+++ Provided records +++

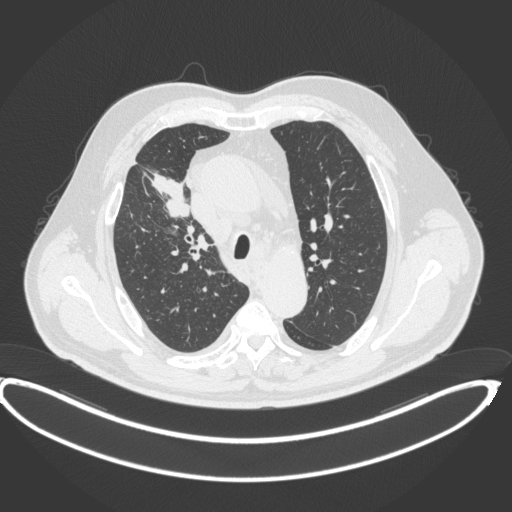
Chest CT, one axial slice. Position 289 of 395 along the scan axis. Reconstruction kernel B31f. Lung window (W 1500 / L -600 HU). 1 mm slice thickness. 512 × 512 image matrix, field of view 448 × 448 mm. Male patient, age 62 years. Case-level facts recorded for this patient, not image findings: clinical TNM (as recorded): T1c N3 M1c.
Structures marked on this image (rectangle marked by the reading radiologist):
- lung tumour (recorded histology: adenocarcinoma): box from (x=151, y=167) to (x=192, y=216) px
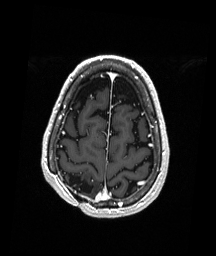
Brain MRI from a brain-tumour surgery series, one axial slice; slice 52 of 192 in the series (ordered by position); T1-weighted post-contrast; 216 × 256 image matrix, field of view 211 × 250 mm. From the clinical record (not read from this slice): histopathology: Astrocytoma; WHO grade: 3; IDH mutation: yes; tumour location: Right Parietal.
Annotated regions visible in this slice (outlined manually by an expert reader):
- previous resection cavity: bounding box (x1, y1, x2, y2) in pixels: (63, 173, 93, 194)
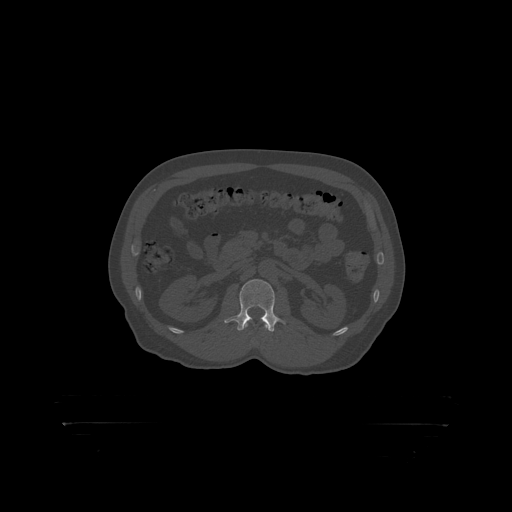
CT including the spine, one axial slice. Slice 303 of 399 in the series (ordered by position). Reconstruction kernel STANDARD. 120 kVp. Bone window (W 1800 / L 400 HU). 1.25 mm slice thickness. 512 × 512 image matrix, field of view 650 × 650 mm. Male patient, age 46 years. From the clinical record (not read from this slice): primary cancer: skin.
Annotated regions visible in this slice (semi-automatically segmented with operator editing):
- L2 vertebra: bounding box (x1, y1, x2, y2) in pixels: (238, 280, 275, 319)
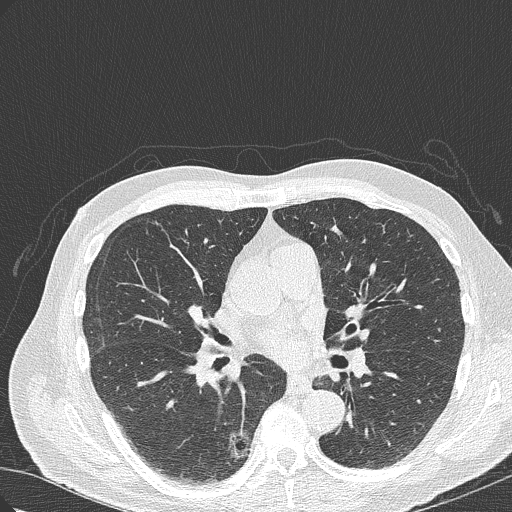
Axial slice from a low-dose chest CT screening exam, baseline screening round, lung window (W 1500 / L -600 HU), 1 mm slice thickness, lung (sharp) reconstruction kernel (B50f), slice 148 of 322 in the series. Male participant, aged 70 years at enrolment. Current smoker at enrolment.
Expert reader's lesion annotation, box from (x=198, y=420) to (x=261, y=481) px. The screening reader recorded 4 non-calcified nodules or masses ≥4 mm on this exam (right lower lobe, right lower lobe, right upper lobe, right lower lobe); which of them this box marks is not recorded. Official screen result: positive, change unspecified: nodule(s) >= 4 mm or enlarging nodule(s), mass(es), or other non-specific abnormalities suspicious for lung cancer. Lung cancer was diagnosed 978 days after this screen: bronchiolo-alveolar adenocarcinoma, NOS, right lower lobe, poorly differentiated (G3), stage IB (AJCC 6th edition), 30 mm at pathology.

+++

__Goal of the exercise__
Send back the data above word for word, with the pictures left out.

__Answer section__
Chest CT, one axial slice. Position 289 of 395 along the scan axis. Reconstruction kernel B31f. Lung window (W 1500 / L -600 HU). 1 mm slice thickness. 512 × 512 image matrix, field of view 448 × 448 mm. Male patient, age 62 years. Case-level facts recorded for this patient, not image findings: clinical TNM (as recorded): T1c N3 M1c.
Structures marked on this image (rectangle marked by the reading radiologist):
- lung tumour (recorded histology: adenocarcinoma): box from (x=151, y=167) to (x=192, y=216) px
Brain MRI from a brain-tumour surgery series, one axial slice; slice 52 of 192 in the series (ordered by position); T1-weighted post-contrast; 216 × 256 image matrix, field of view 211 × 250 mm. From the clinical record (not read from this slice): histopathology: Astrocytoma; WHO grade: 3; IDH mutation: yes; tumour location: Right Parietal.
Annotated regions visible in this slice (outlined manually by an expert reader):
- previous resection cavity: bounding box (x1, y1, x2, y2) in pixels: (63, 173, 93, 194)
CT including the spine, one axial slice. Slice 303 of 399 in the series (ordered by position). Reconstruction kernel STANDARD. 120 kVp. Bone window (W 1800 / L 400 HU). 1.25 mm slice thickness. 512 × 512 image matrix, field of view 650 × 650 mm. Male patient, age 46 years. From the clinical record (not read from this slice): primary cancer: skin.
Annotated regions visible in this slice (semi-automatically segmented with operator editing):
- L2 vertebra: bounding box (x1, y1, x2, y2) in pixels: (238, 280, 275, 319)
Axial slice from a low-dose chest CT screening exam, baseline screening round, lung window (W 1500 / L -600 HU), 1 mm slice thickness, lung (sharp) reconstruction kernel (B50f), slice 148 of 322 in the series. Male participant, aged 70 years at enrolment. Current smoker at enrolment.
Expert reader's lesion annotation, box from (x=198, y=420) to (x=261, y=481) px. The screening reader recorded 4 non-calcified nodules or masses ≥4 mm on this exam (right lower lobe, right lower lobe, right upper lobe, right lower lobe); which of them this box marks is not recorded. Official screen result: positive, change unspecified: nodule(s) >= 4 mm or enlarging nodule(s), mass(es), or other non-specific abnormalities suspicious for lung cancer. Lung cancer was diagnosed 978 days after this screen: bronchiolo-alveolar adenocarcinoma, NOS, right lower lobe, poorly differentiated (G3), stage IB (AJCC 6th edition), 30 mm at pathology.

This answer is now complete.